Rewrite __cxa_guard.cpp with <stdatomic.h>.

Bug: 19180923
Change-Id: If4912d01db43c72ef12f4b04270ddb5d76d09462
diff --git a/libc/bionic/__cxa_guard.cpp b/libc/bionic/__cxa_guard.cpp
index 5b0d57d..5b34b58 100644
--- a/libc/bionic/__cxa_guard.cpp
+++ b/libc/bionic/__cxa_guard.cpp
@@ -14,10 +14,13 @@
  * limitations under the License.
  */
 
-#include <stddef.h>
 #include <endian.h>
+#include <limits.h>
+#undef _USING_LIBCXX  // Prevent using of <atomic>.
+#include <stdatomic.h>
 
-#include "private/bionic_atomic_inline.h"
+#include <stddef.h>
+
 #include "private/bionic_futex.h"
 
 // This file contains C++ ABI support functions for one time
@@ -49,66 +52,82 @@
 // values. The LSB is tested by the compiler-generated code before calling
 // __cxa_guard_acquire.

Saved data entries
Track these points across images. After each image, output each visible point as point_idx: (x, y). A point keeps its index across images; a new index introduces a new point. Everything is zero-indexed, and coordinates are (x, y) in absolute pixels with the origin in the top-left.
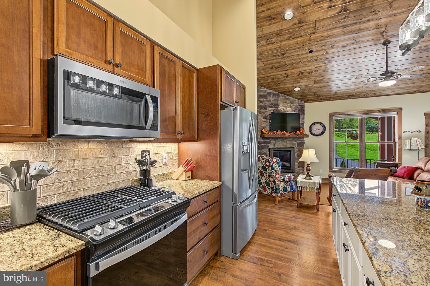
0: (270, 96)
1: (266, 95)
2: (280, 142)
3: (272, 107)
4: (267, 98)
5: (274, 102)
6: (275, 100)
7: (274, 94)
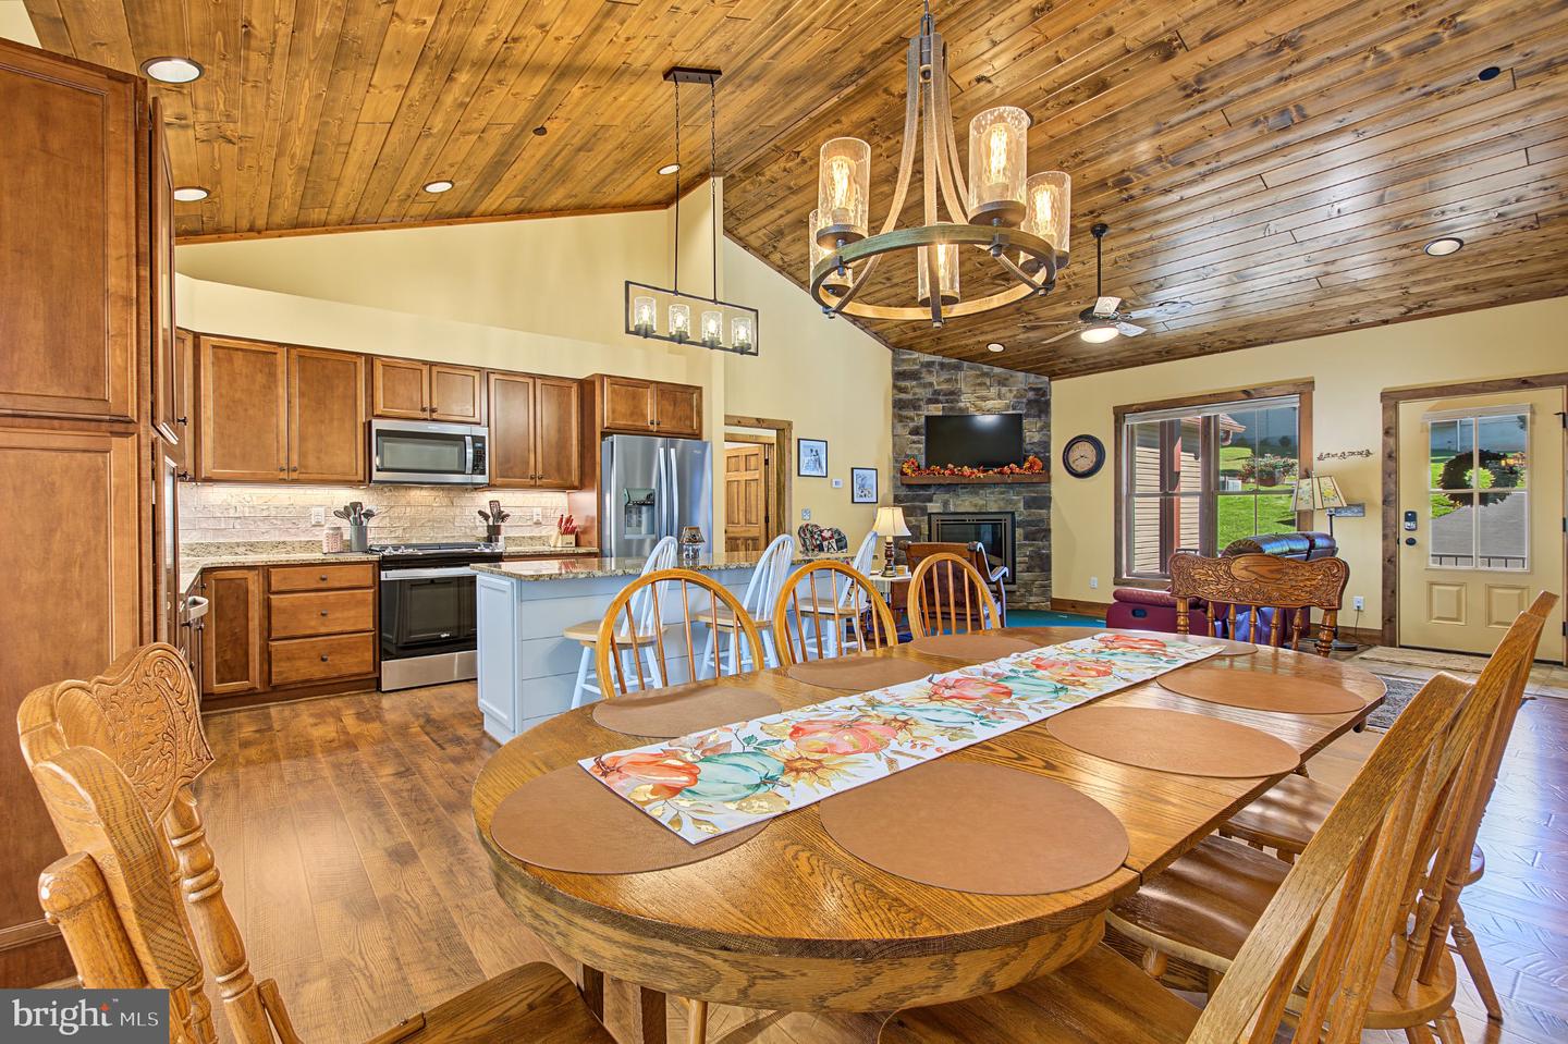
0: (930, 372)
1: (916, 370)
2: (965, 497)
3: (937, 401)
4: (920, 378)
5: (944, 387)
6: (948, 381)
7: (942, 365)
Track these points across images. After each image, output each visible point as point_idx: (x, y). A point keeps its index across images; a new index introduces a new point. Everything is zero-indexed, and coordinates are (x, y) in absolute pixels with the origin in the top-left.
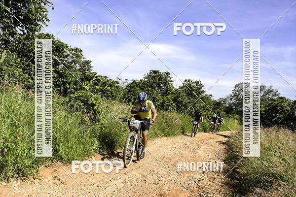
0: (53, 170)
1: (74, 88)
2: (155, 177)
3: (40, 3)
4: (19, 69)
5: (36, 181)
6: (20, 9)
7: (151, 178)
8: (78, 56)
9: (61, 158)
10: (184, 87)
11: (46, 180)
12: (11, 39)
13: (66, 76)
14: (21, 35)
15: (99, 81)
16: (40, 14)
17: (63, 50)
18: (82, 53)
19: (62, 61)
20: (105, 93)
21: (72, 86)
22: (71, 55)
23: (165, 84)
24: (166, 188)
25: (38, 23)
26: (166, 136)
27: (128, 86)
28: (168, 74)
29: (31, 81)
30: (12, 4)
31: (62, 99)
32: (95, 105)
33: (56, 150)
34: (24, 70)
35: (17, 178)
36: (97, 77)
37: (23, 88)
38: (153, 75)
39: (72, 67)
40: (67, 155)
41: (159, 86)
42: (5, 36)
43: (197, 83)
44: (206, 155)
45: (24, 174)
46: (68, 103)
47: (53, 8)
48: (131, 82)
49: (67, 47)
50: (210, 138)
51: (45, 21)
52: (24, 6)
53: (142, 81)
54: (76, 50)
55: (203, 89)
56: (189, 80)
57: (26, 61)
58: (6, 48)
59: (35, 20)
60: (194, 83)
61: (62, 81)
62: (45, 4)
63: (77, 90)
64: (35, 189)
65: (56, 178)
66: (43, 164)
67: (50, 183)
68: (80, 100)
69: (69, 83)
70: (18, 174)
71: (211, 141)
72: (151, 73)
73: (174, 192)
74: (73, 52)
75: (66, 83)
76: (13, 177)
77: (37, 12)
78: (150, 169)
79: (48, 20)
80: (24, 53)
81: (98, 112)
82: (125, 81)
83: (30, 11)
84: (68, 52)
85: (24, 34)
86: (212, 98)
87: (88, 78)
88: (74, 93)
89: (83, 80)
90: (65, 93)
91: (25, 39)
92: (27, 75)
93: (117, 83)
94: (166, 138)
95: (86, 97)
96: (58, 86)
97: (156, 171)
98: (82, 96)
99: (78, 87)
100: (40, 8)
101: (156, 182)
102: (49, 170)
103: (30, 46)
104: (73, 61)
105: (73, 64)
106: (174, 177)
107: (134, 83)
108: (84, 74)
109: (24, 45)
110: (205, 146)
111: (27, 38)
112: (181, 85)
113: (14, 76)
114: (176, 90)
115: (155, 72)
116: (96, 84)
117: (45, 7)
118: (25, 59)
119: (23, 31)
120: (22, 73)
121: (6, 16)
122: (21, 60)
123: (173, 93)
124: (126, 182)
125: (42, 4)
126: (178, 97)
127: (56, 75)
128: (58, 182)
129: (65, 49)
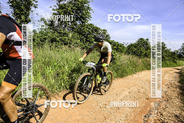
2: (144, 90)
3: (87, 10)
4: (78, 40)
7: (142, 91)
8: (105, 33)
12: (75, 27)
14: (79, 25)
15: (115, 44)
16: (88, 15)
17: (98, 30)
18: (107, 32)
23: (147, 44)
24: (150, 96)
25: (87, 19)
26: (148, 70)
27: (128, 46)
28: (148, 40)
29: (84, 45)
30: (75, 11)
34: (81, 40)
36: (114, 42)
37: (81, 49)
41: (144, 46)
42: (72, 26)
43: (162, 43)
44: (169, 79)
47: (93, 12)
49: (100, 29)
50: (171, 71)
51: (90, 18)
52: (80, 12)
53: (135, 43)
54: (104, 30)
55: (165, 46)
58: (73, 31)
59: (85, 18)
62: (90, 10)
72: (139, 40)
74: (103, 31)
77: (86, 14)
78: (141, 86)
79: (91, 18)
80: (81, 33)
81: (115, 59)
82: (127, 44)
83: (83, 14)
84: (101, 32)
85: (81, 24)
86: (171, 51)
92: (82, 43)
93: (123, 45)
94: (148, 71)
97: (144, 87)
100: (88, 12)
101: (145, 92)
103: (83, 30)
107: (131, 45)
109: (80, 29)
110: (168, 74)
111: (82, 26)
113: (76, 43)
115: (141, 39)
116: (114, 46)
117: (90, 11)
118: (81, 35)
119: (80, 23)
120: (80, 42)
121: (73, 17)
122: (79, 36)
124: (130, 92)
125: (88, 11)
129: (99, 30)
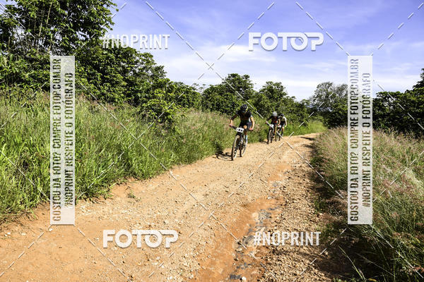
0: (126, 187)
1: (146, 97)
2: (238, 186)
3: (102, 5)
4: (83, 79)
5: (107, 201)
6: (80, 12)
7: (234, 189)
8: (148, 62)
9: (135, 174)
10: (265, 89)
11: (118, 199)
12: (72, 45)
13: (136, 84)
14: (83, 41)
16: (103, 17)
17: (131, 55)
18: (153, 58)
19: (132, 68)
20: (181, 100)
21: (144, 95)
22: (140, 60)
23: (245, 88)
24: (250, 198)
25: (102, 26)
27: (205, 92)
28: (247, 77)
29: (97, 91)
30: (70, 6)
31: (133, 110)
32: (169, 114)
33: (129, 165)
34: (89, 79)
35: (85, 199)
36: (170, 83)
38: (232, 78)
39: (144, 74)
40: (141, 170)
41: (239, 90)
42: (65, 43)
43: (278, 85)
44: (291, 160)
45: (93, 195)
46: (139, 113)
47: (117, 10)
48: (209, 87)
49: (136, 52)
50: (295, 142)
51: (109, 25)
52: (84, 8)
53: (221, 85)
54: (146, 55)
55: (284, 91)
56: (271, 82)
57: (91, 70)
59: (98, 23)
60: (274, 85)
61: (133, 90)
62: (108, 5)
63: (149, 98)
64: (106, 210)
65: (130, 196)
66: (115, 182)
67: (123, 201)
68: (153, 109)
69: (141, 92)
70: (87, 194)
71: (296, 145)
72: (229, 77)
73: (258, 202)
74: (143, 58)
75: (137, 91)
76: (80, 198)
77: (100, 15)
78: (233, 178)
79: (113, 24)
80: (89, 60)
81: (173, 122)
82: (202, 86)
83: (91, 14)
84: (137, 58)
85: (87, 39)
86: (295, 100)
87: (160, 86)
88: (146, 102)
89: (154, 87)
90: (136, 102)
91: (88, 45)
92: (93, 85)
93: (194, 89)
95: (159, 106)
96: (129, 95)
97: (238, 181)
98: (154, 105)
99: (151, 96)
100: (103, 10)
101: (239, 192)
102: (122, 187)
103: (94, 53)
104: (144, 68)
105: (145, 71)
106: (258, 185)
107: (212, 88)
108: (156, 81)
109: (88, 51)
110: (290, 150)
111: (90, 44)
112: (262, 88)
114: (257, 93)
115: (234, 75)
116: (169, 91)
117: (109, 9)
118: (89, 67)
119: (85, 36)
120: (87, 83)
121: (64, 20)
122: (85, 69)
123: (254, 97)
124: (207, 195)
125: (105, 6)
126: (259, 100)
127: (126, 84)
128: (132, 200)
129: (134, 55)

--

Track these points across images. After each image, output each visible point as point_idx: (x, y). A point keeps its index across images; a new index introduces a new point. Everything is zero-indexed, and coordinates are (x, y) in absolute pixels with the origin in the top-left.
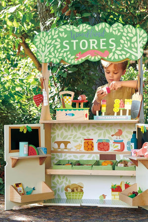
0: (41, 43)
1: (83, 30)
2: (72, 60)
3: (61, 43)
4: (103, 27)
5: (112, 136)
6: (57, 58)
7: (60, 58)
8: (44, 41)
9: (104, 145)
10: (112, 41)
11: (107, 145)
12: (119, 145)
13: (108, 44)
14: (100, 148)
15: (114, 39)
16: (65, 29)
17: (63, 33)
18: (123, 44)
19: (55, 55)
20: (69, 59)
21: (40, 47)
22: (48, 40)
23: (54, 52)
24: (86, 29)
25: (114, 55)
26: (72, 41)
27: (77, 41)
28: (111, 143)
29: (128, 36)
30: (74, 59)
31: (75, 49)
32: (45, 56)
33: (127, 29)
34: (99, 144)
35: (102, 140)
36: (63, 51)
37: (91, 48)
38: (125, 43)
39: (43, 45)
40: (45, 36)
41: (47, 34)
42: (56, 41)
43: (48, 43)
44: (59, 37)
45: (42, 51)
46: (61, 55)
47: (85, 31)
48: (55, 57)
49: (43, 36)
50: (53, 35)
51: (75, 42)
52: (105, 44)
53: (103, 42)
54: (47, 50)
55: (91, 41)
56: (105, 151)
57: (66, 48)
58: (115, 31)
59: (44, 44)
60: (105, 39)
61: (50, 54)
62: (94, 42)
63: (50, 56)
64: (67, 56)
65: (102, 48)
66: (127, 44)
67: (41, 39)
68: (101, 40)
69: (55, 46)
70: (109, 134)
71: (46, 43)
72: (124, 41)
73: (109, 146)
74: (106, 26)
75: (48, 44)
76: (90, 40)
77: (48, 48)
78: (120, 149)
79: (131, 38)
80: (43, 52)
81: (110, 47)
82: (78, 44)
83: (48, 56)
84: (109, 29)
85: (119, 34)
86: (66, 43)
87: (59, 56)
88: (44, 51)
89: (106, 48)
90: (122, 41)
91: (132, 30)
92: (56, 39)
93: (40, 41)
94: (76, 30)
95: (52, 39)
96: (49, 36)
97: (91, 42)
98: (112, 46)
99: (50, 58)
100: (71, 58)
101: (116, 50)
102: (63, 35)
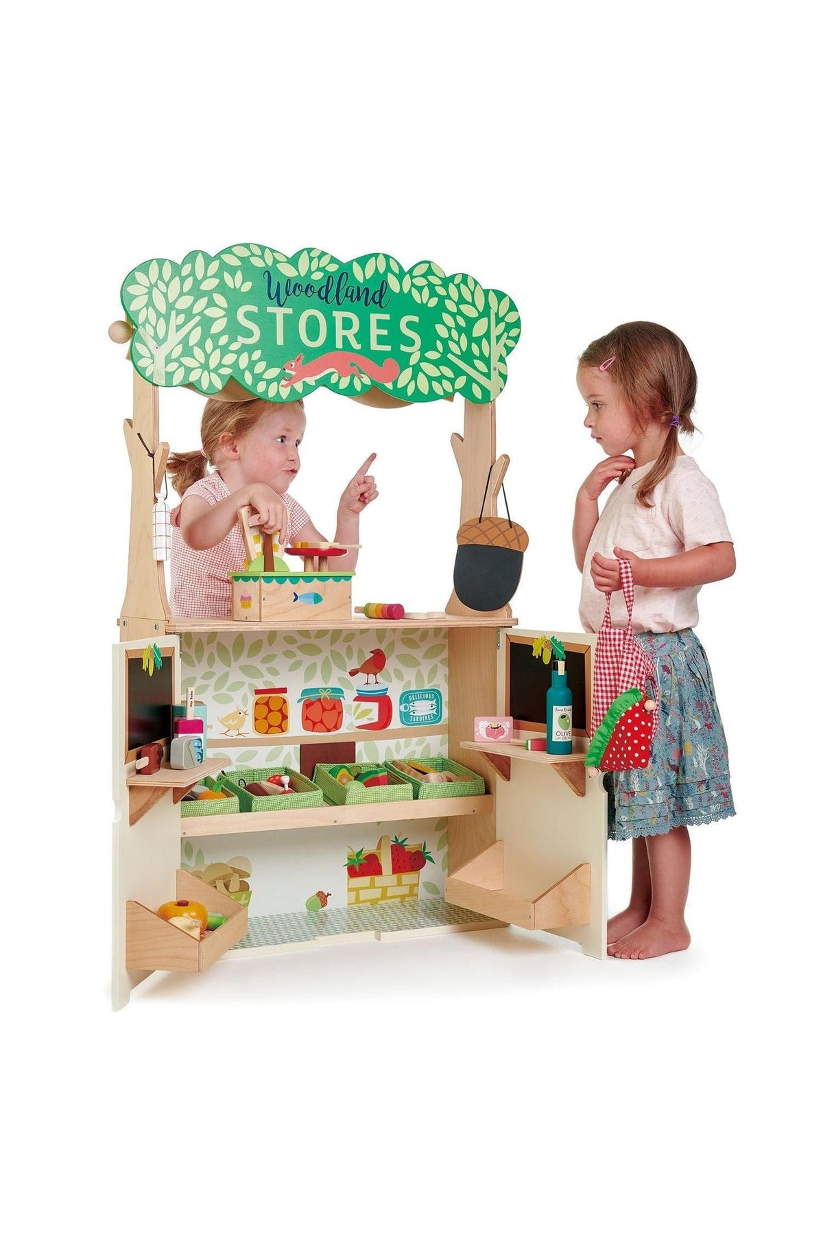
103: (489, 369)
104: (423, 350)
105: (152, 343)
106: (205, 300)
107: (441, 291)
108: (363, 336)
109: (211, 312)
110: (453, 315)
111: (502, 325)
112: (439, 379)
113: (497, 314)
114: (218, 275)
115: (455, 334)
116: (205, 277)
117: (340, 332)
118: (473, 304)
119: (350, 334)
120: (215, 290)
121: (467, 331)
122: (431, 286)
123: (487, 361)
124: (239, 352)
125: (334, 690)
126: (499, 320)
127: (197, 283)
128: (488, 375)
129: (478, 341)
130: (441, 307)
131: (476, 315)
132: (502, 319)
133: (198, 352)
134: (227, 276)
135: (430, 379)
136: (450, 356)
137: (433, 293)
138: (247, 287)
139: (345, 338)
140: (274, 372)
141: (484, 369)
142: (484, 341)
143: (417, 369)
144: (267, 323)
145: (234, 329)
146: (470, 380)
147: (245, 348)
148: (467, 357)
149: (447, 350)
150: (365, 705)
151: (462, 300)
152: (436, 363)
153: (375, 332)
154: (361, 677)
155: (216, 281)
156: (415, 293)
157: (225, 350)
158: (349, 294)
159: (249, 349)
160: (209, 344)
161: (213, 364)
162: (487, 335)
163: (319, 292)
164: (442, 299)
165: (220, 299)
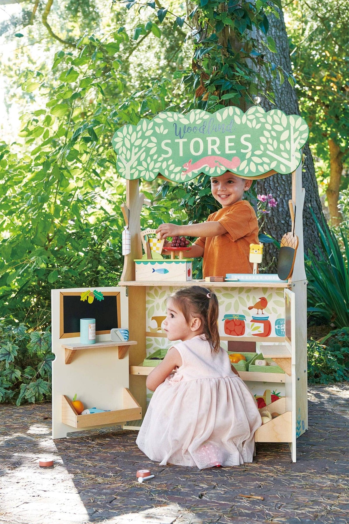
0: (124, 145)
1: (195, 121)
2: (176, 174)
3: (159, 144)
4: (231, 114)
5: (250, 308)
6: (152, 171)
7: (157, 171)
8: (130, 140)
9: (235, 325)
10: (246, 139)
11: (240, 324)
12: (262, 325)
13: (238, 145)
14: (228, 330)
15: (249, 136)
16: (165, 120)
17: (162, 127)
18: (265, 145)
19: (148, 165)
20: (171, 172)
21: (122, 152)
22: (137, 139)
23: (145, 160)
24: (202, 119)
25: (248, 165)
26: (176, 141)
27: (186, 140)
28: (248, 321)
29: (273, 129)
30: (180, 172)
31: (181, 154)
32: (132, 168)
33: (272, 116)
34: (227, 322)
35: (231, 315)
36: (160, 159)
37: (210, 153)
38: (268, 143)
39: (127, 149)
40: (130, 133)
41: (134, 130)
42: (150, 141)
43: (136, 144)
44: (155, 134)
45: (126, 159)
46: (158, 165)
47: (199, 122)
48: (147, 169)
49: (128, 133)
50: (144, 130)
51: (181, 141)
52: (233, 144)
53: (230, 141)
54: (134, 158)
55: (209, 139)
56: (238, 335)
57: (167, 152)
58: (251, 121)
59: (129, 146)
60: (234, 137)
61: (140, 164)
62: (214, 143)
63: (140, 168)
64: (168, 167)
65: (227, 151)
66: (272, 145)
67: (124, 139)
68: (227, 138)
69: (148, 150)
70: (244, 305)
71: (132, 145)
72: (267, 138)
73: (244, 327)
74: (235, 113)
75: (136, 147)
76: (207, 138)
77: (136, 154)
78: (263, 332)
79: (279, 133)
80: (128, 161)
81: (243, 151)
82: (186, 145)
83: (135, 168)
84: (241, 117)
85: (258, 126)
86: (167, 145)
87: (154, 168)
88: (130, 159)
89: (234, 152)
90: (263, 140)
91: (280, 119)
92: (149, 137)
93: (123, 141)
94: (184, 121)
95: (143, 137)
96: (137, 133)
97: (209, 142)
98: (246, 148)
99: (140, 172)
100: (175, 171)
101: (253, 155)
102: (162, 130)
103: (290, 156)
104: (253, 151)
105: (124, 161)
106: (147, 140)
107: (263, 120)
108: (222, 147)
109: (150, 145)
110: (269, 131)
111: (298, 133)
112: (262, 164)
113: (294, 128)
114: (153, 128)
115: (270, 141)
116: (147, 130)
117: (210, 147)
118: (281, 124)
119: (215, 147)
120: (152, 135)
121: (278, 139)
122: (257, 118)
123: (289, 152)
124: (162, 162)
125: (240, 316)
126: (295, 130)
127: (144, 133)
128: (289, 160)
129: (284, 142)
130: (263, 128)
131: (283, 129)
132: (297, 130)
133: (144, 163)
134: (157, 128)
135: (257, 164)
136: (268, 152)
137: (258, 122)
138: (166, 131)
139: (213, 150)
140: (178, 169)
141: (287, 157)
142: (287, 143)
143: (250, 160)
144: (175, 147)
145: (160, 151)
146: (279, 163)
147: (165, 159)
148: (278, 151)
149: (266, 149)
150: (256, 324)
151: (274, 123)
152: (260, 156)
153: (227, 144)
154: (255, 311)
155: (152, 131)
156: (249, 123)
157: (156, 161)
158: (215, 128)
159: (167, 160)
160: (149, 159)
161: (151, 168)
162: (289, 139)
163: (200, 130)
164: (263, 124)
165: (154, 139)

==

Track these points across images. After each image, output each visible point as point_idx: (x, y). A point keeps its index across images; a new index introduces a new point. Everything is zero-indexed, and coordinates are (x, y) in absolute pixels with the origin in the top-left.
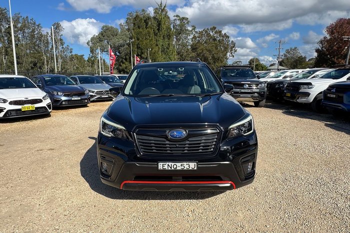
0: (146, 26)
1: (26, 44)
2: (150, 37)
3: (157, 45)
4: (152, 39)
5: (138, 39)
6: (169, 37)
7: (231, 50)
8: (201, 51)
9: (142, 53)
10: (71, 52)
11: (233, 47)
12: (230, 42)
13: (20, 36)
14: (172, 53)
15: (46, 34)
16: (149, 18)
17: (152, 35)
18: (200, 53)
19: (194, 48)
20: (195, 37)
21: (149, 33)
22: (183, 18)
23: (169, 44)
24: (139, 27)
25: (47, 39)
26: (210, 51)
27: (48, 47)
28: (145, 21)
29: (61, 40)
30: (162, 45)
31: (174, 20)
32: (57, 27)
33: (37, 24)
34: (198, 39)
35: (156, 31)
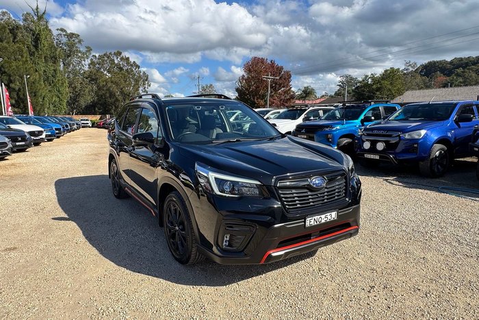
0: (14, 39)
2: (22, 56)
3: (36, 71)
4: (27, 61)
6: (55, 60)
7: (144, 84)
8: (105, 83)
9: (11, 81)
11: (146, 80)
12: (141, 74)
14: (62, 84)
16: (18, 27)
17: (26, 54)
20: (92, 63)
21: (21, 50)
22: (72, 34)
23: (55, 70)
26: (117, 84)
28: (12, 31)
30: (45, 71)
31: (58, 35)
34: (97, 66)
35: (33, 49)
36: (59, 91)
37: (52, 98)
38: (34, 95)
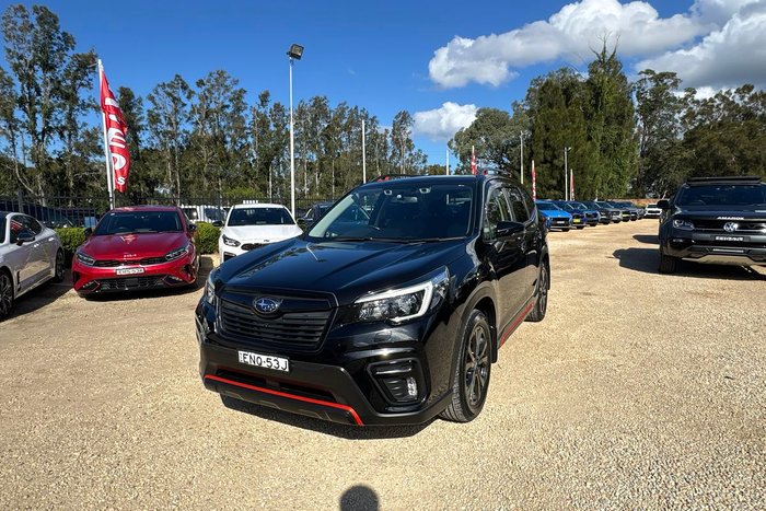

- EXERCISE INSTRUCTIONS -
- a) In the __cxa_guard.cpp commit, what bug number does the commit message give?
- b) Extend the __cxa_guard.cpp commit diff past its final line.
These lines are not needed for any of the work.

- RESPONSES FOR EACH TASK -
- a) 19180923

- b)
 union _guard_t {
-    int volatile state;
-    int32_t aligner;
+  atomic_int state;
+  int32_t aligner;
 };
 
-const static int ready = 0x1;
-const static int pending = 0x2;
-const static int waiting = 0x6;
-
 #else
 // The Itanium/x86 C++ ABI (used by all other architectures) mandates that
 // guard variables are 64-bit aligned, 64-bit values. The LSB is tested by
 // the compiler-generated code before calling __cxa_guard_acquire.
 union _guard_t {
-    int volatile state;
-    int64_t aligner;
+  atomic_int state;
+  int64_t aligner;
 };
 
-const static int ready     = letoh32(0x1);
-const static int pending   = letoh32(0x100);
-const static int waiting   = letoh32(0x10000);
 #endif
 
+// Set construction state values according to reference documentation.
+// 0 is the initialization value.
+// Arm requires ((*gv & 1) == 1) after __cxa_guard_release, ((*gv & 3) == 0) after __cxa_guard_abort.
+// X86 requires first byte not modified by __cxa_guard_acquire, first byte is non-zero after
+// __cxa_guard_release.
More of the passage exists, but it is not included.